Page-level text extractions
═══
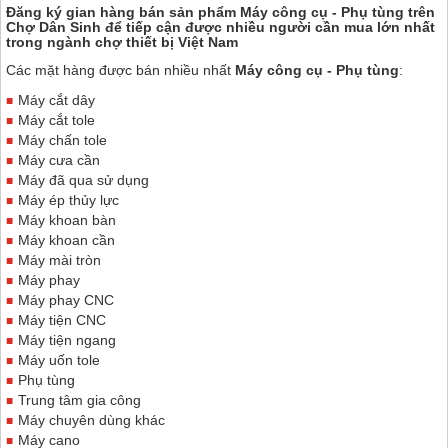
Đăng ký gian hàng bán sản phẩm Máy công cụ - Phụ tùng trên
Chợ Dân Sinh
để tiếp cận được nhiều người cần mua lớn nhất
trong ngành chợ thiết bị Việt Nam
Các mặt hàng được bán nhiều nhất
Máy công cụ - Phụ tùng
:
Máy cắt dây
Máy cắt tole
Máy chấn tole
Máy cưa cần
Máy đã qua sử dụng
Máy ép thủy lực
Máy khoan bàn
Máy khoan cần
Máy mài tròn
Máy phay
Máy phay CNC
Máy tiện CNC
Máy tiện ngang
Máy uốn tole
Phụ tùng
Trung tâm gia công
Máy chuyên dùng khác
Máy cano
═══
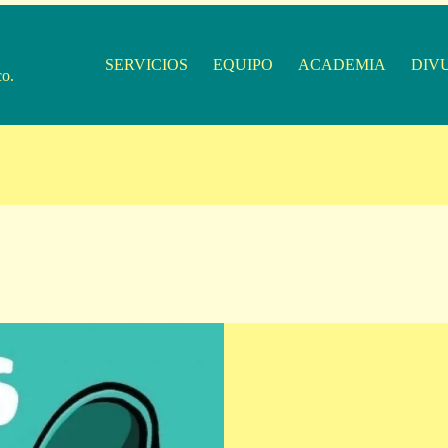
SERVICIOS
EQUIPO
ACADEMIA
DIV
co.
═══
▸ **Exercise**
Among the preceding records, how many lines include the word "công"? Reply with the number only.

▸ **Answer to this exercise**
3